◆ EXERCISE INSTRUCTIONS ◆
Copy each line containing the word "lines" from the records that follow, please.

◆ ENTRIES PROVIDED ◆
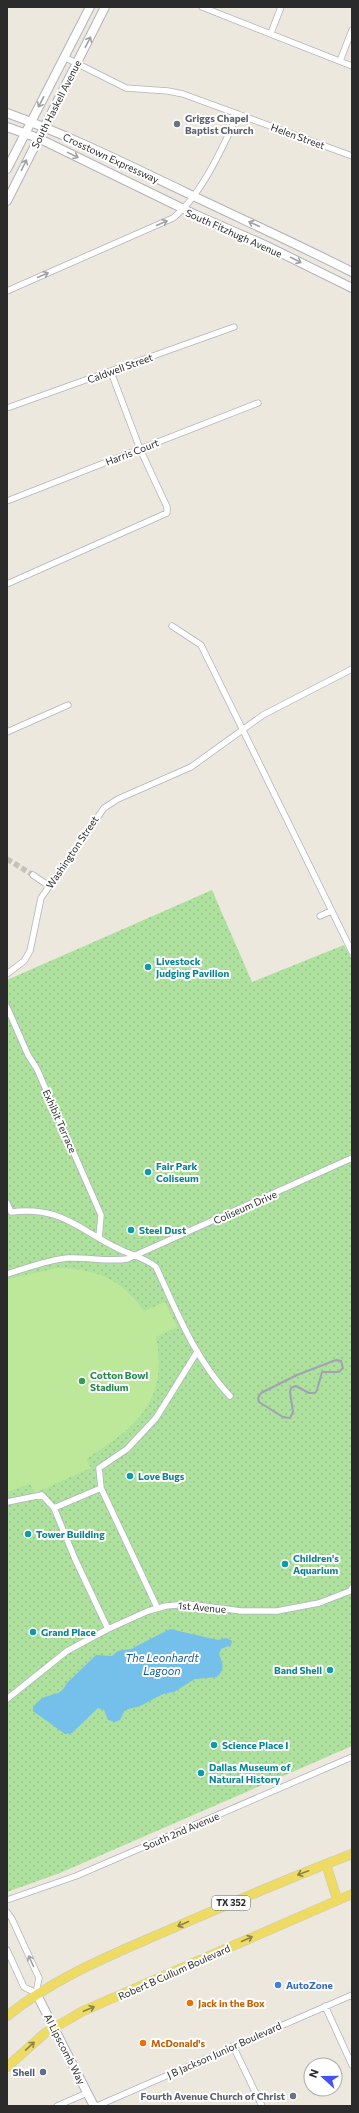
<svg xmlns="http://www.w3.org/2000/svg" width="359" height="2113" viewBox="0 0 359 2113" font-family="Commissioner,sans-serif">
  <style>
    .grass { fill: url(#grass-dots) }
    .pitch { fill: #bee899 }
    .water { fill: #75bfeb }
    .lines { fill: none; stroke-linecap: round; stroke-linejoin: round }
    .street-tunnel { stroke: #c6c2ba; stroke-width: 5.5; stroke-dasharray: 5.5 3; stroke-linecap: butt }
    .street-casing { stroke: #b1b3be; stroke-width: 7 }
    .secondary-casing { stroke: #b1b3be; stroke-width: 10 }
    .primary-casing { stroke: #c8c8c8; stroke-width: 10 }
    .street { stroke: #fff; stroke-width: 5.5 }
    .secondary { stroke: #fff; stroke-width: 8 }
    .primary { stroke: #eddb63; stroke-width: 9 }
    .rail { stroke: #a1a2b5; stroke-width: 2 }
    .oneway { stroke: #a0a0a0 }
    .oneway2 { stroke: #8c8347 }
    .worship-dot { fill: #6b7280; stroke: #fff; stroke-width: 1.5 }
    .culture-dot { fill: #0f9aa8; stroke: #fff; stroke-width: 1.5 }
    .leisure-dot { fill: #2e9e5b; stroke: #fff; stroke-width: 1.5 }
    .shop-dot { fill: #3f7fe0; stroke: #fff; stroke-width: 1.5 }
    .food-dot { fill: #e8710a; stroke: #fff; stroke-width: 1.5 }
    .service-dot { fill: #5c6f8a; stroke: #fff; stroke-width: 1.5 }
    .labels { text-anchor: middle; stroke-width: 4; stroke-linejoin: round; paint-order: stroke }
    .shield { fill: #fff; stroke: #6b6b6b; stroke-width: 1 }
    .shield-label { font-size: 9px; font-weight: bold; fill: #2b2b2b }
    .street-label { font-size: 10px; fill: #2b2b2b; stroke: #fff }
    .worship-label { font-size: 10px; font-weight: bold; fill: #5b616d; stroke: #fff; text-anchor: start }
    .culture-label { font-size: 10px; font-weight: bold; fill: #0d838f; stroke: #fff; text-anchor: start }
    .leisure-label { font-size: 10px; font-weight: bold; fill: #27864d; stroke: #fff; text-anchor: start }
    .shop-label { font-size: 10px; font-weight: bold; fill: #366cbe; stroke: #fff; text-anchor: start }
    .food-label { font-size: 10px; font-weight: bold; fill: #c56008; stroke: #fff; text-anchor: start }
    .service-label { font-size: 10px; font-weight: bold; fill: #4e5e75; stroke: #fff; text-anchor: end }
    .water-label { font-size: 11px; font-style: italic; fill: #125c99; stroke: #fff }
  </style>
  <defs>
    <pattern id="grass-dots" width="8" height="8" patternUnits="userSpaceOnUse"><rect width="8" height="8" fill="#ade19d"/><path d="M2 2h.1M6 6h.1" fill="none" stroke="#95c187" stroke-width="1.8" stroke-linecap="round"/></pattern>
  </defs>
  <rect width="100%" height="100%" fill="#ede8de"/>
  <path class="grass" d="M212 890 252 982 344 945 352 960V1746L60 1873 7 1892V980Z"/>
  <path class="pitch" d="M57 1268C97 1269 120 1278 144 1311L165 1302 177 1327 156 1337C169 1402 136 1427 86 1459L91 1468 35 1493 30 1484 7 1492V1279Z"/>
  <path class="water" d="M170 1629 218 1640 226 1638 232 1641 231 1645 221 1649 219 1654C223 1664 225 1669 217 1677L195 1679 174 1692 163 1694 140 1706 125 1710 120 1720 115 1722 108 1720 104 1710 98 1708 72 1733 65 1734 33 1711V1707C36 1704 39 1700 43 1698 52 1693 62 1696 66 1684L96 1655 112 1656 118 1651 131 1649Z"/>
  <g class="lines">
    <path class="street-tunnel" d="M7 859 33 875"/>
    <g class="street-casing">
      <path id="street" d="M202 7 352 66
        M271 33 281 7
        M64 57 126 88 168 91 183 94 352 156
        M340 61 352 30
        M7 291 173 218C201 196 223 147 238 114
        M7 408 234 327
        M7 501 258 403
        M7 584 167 513V507L140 449 111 372
        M172 626 201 645 352 952
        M7 732 68 705
        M33 875 49 886
        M320 916 331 911
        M7 974 24 961 30 951 41 898 104 808 118 799 191 767 263 715 352 669
        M7 1007 28 1055 37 1069 101 1215 99 1238
        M7 1203 11 1212C60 1206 77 1228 117 1248 130 1255 144 1257 156 1267 177 1312 195 1359 230 1396
        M7 1274C27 1268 47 1260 68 1258 88 1257 108 1262 127 1259L352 1158
        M101 1488 156 1605
        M7 1502 42 1495 54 1508 101 1488 99 1468 127 1449 156 1418 197 1352
        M54 1508 75 1559 108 1629
        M7 1699 67 1651 108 1629 148 1611 166 1606 188 1604 241 1611H277L319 1603 350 1591 352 1588
        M7 1900 76 1876 352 1757
        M7 1912 12 1919 39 1978 36 1993 24 1987 7 1950
        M325 2006 352 2065
        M233 2046 262 2106
        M57 2106 87 2093
        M97 2106 352 1995"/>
    </g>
    <g class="secondary-casing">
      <path id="secondary" d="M7 113C68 135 126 164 185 192 241 219 297 244 352 272
        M7 127 38 138 196 215 267 246 352 288
        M7 169 90 7
        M7 201 105 7
        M36 1993 94 2106"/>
    </g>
    <g class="primary-casing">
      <path id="primary" d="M326 1864 337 1899
        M7 2016C56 1977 107 1957 164 1932 226 1905 289 1878 352 1854
        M7 2067 45 2033 83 2011 352 1894"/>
    </g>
    <use href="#street" class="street"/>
    <use href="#secondary" class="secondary"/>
    <use href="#primary" class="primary"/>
    <path class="rail" d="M336 1360 341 1361 343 1368 339 1372H322L317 1390 315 1393H309L296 1386 291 1388 290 1392 293 1412 290 1418 283 1417 259 1402 258 1398 261 1393 297 1375Z"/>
  </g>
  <defs><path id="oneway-shaft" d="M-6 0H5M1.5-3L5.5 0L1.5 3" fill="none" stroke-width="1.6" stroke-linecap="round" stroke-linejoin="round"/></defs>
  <g class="oneway">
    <use href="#oneway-shaft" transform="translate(88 42) rotate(-63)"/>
    <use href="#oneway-shaft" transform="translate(41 102) rotate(117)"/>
    <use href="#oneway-shaft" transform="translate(73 155) rotate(26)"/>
    <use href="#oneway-shaft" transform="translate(24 165) rotate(-64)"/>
    <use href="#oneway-shaft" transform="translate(162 223) rotate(-24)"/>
    <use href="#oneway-shaft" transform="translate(254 224) rotate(-155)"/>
    <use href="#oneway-shaft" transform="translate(296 260) rotate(27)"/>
    <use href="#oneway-shaft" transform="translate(43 275) rotate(-24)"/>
    <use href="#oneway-shaft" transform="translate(31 1961) rotate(-115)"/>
  </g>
  <g class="oneway2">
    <use href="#oneway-shaft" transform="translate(303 1873) rotate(159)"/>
    <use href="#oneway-shaft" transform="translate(183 1924) rotate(156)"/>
    <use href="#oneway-shaft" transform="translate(247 1939) rotate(-24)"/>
    <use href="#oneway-shaft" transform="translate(89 2009) rotate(-23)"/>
    <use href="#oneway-shaft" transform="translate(30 2046) rotate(-43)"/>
  </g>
  <g class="worship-dot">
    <circle cx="177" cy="124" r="4"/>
    <circle cx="293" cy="2096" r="4"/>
  </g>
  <g class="culture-dot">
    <circle cx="148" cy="967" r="4"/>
    <circle cx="148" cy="1172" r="4"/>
    <circle cx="131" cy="1230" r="4"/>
    <circle cx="130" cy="1476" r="4"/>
    <circle cx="28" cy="1534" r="4"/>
    <circle cx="285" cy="1564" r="4"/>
    <circle cx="33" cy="1632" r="4"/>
    <circle cx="330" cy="1670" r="4"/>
    <circle cx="214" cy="1745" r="4"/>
    <circle cx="201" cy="1773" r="4"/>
  </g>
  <circle class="leisure-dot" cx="82" cy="1381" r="4"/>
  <circle class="shop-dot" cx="278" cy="1985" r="4"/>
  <g class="food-dot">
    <circle cx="190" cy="2003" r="4"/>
    <circle cx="143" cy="2043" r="4"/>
  </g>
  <circle class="service-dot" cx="43" cy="2072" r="4"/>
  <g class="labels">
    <rect class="shield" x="212" y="1896" width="38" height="14" rx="3"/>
    <g class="shield-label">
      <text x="231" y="1906">TX 352</text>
    </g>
    <g class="street-label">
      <text transform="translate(56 104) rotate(-63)" y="4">South Haskell Avenue</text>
      <text transform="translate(298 136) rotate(20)" y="4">Helen Street</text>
      <text transform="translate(111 158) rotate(25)" y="4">Crosstown Expressway</text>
      <text transform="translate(234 233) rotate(24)" y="4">South Fitzhugh Avenue</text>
      <text transform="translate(120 368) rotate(-20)" y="4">Caldwell Street</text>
      <text transform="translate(132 452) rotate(-21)" y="4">Harris Court</text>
      <text transform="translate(72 852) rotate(-56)" y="4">Washington Street</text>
      <text transform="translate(60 1121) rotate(66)" y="4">Exhibit Terrace</text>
      <text transform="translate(245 1207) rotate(-24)" y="4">Coliseum Drive</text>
      <text transform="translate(202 1607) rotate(5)" y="4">1st Avenue</text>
      <text transform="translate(181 1831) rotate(-23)" y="4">South 2nd Avenue</text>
      <text transform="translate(174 1972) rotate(-24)" y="4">Robert B Cullum Boulevard</text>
      <text transform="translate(65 2049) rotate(63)" y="4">Al Lipscomb Way</text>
      <text transform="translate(224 2050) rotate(-24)" y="4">J B Jackson Junior Boulevard</text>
    </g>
    <g class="worship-label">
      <text x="185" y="122">Griggs Chapel<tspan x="185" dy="12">Baptist Church</tspan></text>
      <text x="285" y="2100" text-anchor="end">Fourth Avenue Church of Christ</text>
    </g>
    <g class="culture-label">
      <text x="156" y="965">Livestock<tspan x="156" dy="12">Judging Pavilion</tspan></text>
      <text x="156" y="1170">Fair Park<tspan x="156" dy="12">Coliseum</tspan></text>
      <text x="139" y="1234">Steel Dust</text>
      <text x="138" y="1480">Love Bugs</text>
      <text x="36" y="1538">Tower Building</text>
      <text x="293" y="1562">Children's<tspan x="293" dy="12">Aquarium</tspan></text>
      <text x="41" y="1636">Grand Place</text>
      <text x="322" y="1674" text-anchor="end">Band Shell</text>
      <text x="222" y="1749">Science Place I</text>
      <text x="209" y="1771">Dallas Museum of<tspan x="209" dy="12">Natural History</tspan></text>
    </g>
    <g class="leisure-label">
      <text x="90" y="1379">Cotton Bowl<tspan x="90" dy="12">Stadium</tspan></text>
    </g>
    <g class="shop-label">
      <text x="286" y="1989">AutoZone</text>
    </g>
    <g class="food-label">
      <text x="198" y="2007">Jack in the Box</text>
      <text x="151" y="2047">McDonald's</text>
    </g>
    <g class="service-label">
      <text x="35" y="2076">Shell</text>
    </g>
    <g class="water-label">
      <text x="162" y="1662">The Leonhardt<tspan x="162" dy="13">Lagoon</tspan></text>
    </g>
  </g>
  <rect width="359" height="2113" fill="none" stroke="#2b2b2b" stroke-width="16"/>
  <g transform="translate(323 2077) rotate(291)"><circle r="19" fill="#ffffff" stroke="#aaaaaa"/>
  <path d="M0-3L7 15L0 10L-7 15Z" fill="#4452f4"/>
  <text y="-6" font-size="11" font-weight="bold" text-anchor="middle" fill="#2b2b2b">N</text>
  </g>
</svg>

◆ EXPECTED OUTPUT ◆
    .lines { fill: none; stroke-linecap: round; stroke-linejoin: round }
  <g class="lines">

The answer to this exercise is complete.